= H.J.M. de Kok =

Dutch surgeon (born 1931)

Henk de Kok was a Dutch surgeon born in 1931. While working at the Beatrix Hospital in Gorinchem, the Netherlands, he pioneered surgical laparoscopy and was the first worldwide to perform an appendectomy assisted by laparoscopy in 1975. Henk died 25 December 2020.

Henk de Kok was the second youngest of a large family in the Netherlands and the 4th doctor among his siblings. His older brother, dr J.J.M de Kok (1919-1994) was both a surgeon and a gynecologist at the Amphia Hospital in Oosterhout. He had learnt the use of the laparoscopic procedure in Paris from the groundbreaking gynecologist Professor Raoul Palmer (1904-1985). As a medical doctor in training, Henk regularly came to visit his older brother during his residency and was allowed to assist in operations. Henk became fascinated by the potential use of the procedure for other purposes besides gynecology. Settling in as surgeon in 1971 at the Beatrix hospital in Gorinchem, he initially started using the laparoscopy to inspect patients with unexplained abdominal complaints and/or take biopsies.

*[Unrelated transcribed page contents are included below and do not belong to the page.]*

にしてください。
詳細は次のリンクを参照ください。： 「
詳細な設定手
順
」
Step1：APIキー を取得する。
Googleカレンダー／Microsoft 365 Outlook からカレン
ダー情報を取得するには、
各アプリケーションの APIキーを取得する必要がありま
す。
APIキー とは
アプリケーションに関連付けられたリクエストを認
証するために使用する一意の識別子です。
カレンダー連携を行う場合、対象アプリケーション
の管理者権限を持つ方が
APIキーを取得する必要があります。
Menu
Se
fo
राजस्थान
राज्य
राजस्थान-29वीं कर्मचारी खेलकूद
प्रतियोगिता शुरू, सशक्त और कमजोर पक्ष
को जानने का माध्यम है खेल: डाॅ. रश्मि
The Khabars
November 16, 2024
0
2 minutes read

However, following four years of research, he performed his first laparoscopic appendectomy in 1975. During the next two years, dr de Kok developed a new surgical method that was a minimally invasive procedure, leading to considerable less scarring, performing his procedure successfully on 30 patients. While the procedure was new, Dr de Kok's largest research work evolved around the question of when an appendix should be removed. Following classic theory, the appendix would only be removed when it was about to be ruptured or had ruptured. Dr de Kok's theory was that the appendix was often the cause of patients with severe bouts of abdominal pain, even if the appendix had not yet ruptured and could be taken out proactively. His first publication describing his theory around the appendix as well as the use of the laparoscopy during surgery was published in a Dutch academic journal in 1977 appendectomy. Another well known doctor, the gynecologist Dr Kurt Semm (1927-2003), also performed an early laparoscopic appendix and published his findings in 1980. Both men met strong resistance, which only ended with the introduction of the laparoscopic cholecystectomy in France and Germany. During the rest of his medical career, dr de Kok continued to research his theory, publish articles - including in the controversial and non-peer reviewed Medical Hypotheses - and speak at conferences, most notably the International Laparoscopy Congress in Miami, USA, (Feb. 1981) to popularise the use of laparoscopy in surgical practice. He has been widely quoted by colleagues.